2022-03-16
40 分钟Hello, welcome to Outlook.
I'm Joe Fidgeon.
Eleven years on from the start of the Syrian civil war, there are the first glimmers of justice being served on those who tortured and murdered civilians on behalf of the state.
A court in Germany a couple of months ago handed down a life sentence for crimes against humanity to a former colonel who ran a detention center in Damascus.
It was the first trial of its kind under a law that allows countries to prosecute crimes not connected to their own people or territory.
Watching closely was Khalid Helmi, a 30 something Syrian woman and member of Families for Freedom, a movement of wives, sisters, daughters, mothers of individuals detained by the authorities.
A lot of our friends were there and they've been waiting to hear the judgment.
So we were on the WhatsApp group and they sent us the photos and they said, he is sentenced for this and this and that.
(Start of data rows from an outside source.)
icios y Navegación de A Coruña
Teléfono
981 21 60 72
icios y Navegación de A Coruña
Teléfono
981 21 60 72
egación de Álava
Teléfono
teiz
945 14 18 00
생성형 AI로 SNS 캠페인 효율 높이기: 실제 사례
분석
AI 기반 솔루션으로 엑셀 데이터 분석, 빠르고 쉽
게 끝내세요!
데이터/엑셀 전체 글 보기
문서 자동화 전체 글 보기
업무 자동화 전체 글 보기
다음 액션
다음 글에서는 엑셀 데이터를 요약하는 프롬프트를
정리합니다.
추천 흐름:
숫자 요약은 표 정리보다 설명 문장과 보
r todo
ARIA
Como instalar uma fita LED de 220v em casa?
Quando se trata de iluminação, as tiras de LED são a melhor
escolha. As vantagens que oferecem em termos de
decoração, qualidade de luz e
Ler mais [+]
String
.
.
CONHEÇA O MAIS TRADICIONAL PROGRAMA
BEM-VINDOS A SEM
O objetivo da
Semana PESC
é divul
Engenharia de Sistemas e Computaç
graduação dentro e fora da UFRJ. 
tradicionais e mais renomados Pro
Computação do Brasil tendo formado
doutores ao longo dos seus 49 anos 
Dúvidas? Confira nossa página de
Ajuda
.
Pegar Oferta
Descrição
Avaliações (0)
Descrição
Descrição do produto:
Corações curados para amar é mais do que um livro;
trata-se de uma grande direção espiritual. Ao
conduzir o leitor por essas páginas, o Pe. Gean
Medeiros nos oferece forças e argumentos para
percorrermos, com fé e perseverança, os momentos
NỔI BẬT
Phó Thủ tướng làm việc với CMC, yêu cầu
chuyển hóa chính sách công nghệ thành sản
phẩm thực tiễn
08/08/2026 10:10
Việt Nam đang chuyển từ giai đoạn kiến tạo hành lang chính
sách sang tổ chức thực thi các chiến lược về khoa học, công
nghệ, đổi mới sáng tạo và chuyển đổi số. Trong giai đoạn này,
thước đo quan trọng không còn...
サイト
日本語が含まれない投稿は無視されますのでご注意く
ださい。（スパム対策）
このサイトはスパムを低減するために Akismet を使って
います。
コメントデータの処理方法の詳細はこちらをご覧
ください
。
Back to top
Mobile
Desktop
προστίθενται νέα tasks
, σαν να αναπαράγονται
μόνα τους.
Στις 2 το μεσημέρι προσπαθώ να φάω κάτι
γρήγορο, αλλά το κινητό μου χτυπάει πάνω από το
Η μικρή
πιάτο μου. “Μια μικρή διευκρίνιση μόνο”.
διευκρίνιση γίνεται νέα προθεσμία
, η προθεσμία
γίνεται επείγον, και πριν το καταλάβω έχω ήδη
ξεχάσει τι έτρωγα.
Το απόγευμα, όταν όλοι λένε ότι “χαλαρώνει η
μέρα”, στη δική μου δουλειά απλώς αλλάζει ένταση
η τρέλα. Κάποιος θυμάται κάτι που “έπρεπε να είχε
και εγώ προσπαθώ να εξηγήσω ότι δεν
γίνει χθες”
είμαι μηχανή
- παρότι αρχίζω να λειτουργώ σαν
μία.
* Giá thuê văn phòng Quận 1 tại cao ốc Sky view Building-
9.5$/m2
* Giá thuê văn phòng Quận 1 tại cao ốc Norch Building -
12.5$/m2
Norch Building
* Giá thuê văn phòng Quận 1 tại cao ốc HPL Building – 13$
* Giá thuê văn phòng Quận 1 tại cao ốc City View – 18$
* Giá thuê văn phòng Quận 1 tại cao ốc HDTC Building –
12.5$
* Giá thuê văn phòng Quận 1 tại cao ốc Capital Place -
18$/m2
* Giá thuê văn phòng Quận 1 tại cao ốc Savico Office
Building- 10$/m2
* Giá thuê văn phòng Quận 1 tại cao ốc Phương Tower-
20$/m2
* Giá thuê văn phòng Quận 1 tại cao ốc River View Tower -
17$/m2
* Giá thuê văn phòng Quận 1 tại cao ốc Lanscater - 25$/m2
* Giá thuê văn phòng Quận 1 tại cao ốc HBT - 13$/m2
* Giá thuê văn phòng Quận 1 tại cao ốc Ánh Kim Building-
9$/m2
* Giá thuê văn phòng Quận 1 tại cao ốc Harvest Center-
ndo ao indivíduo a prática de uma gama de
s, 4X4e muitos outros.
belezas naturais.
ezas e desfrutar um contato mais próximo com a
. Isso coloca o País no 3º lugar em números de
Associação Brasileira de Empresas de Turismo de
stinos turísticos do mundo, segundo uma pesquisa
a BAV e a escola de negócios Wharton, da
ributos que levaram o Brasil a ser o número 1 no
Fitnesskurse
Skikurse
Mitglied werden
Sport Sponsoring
And everyone was just like crying, you know, it's not the utmost.
It's not Bashar Al Assad, it's not the Syrian government.
He is not a major perpetrator, you know what I mean?
But he was part of that system.
And I was happy, not for myself, but I was happy for all the witnesses, like the eyewitnesses who said that he was there when I was detained.
So maybe part of their very personal justice happened to them.
But then I.
I was not super optimistic about anything else, to be honest.
It's not the justice that we are seeking, but part of it.
Marie Claire magazine once called Khaloud the bravest woman in the world.
She's put her own safety on the line to spread the word about what's been happening to Syrians who oppose the authority of the president, Bashar Al Assad.
We spoke on a video link from Turkey, where Khaloud is now in exile.